Task instructions: Repeat the listing below exactly. Pictures do not belong in the copy.
*** Begin section ***
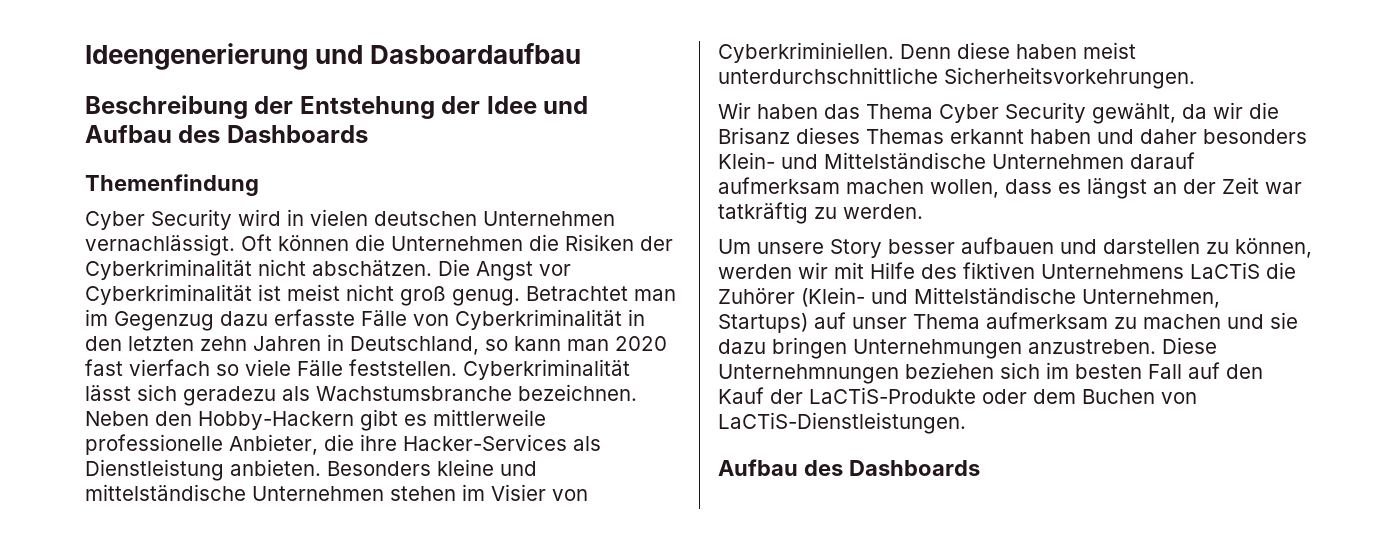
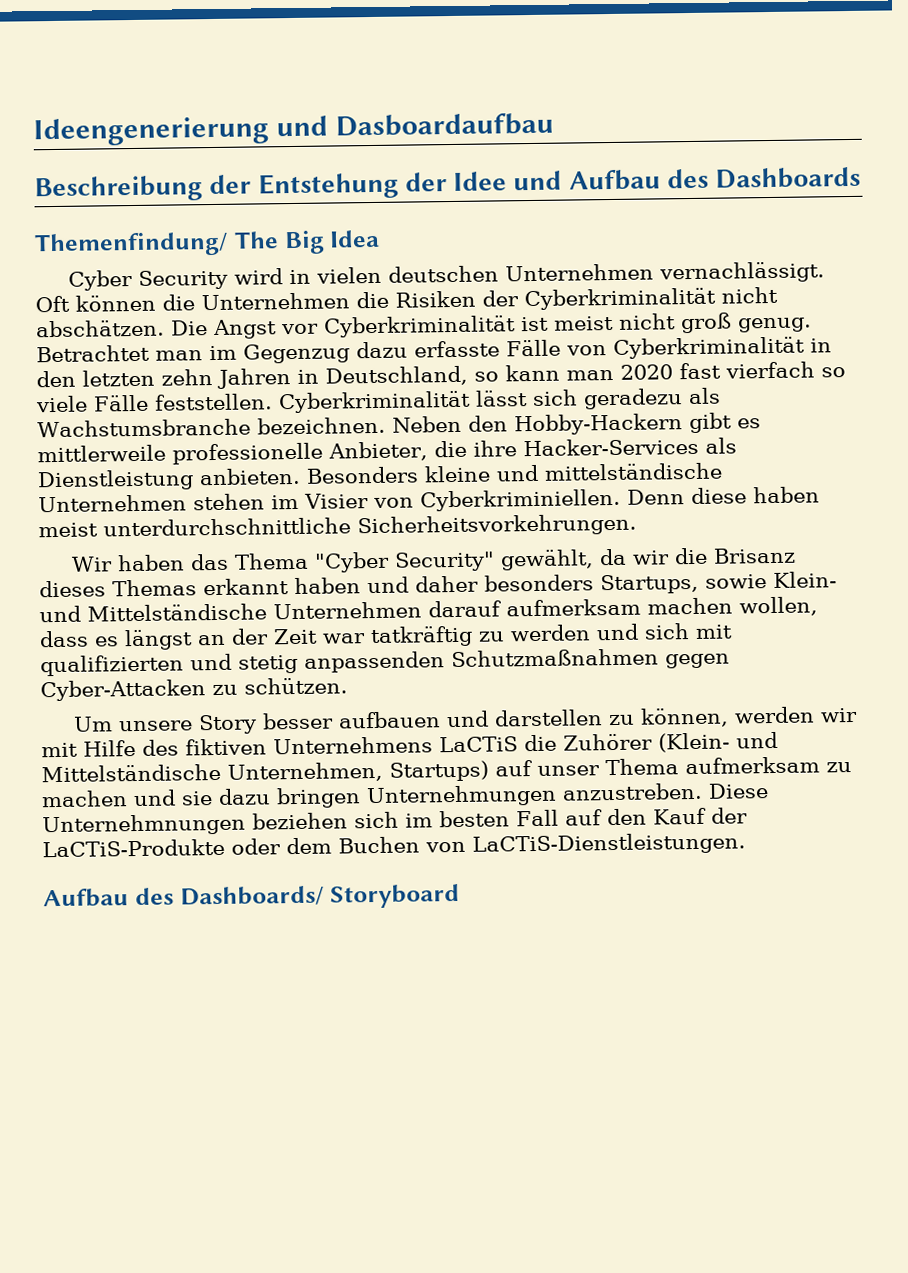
[85,174,259,196] Themenfindung -> [34,229,381,258] Themenfindung/ The Big Idea
[939,102,1086,123] Cyber Security -> [313,551,495,573] "Cyber Security"
(1307, 136) none -> [600,573,767,595] Startups, sowie
[843,204,923,219] werden. -> [510,623,733,642] [40,648,730,677] [40,677,348,702] werden und sich mit qualifizierten und stetig anpassenden Schutzmaßnahmen gegen Cyber-Attacken zu schützen.
[848,460,980,476] Dashboards -> [179,883,461,909] Dashboards/ Storyboard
*** End section ***
Answer below:
[85,174,259,196] Themenfindung -> [34,229,381,258] Themenfindung/ The Big Idea
[939,102,1086,123] Cyber Security -> [313,551,495,573] "Cyber Security"
(1307, 136) none -> [600,573,767,595] Startups, sowie
[843,204,923,219] werden. -> [510,623,733,642] [40,648,730,677] [40,677,348,702] werden und sich mit qualifizierten und stetig anpassenden Schutzmaßnahmen gegen Cyber-Attacken zu schützen.
[848,460,980,476] Dashboards -> [179,883,461,909] Dashboards/ Storyboard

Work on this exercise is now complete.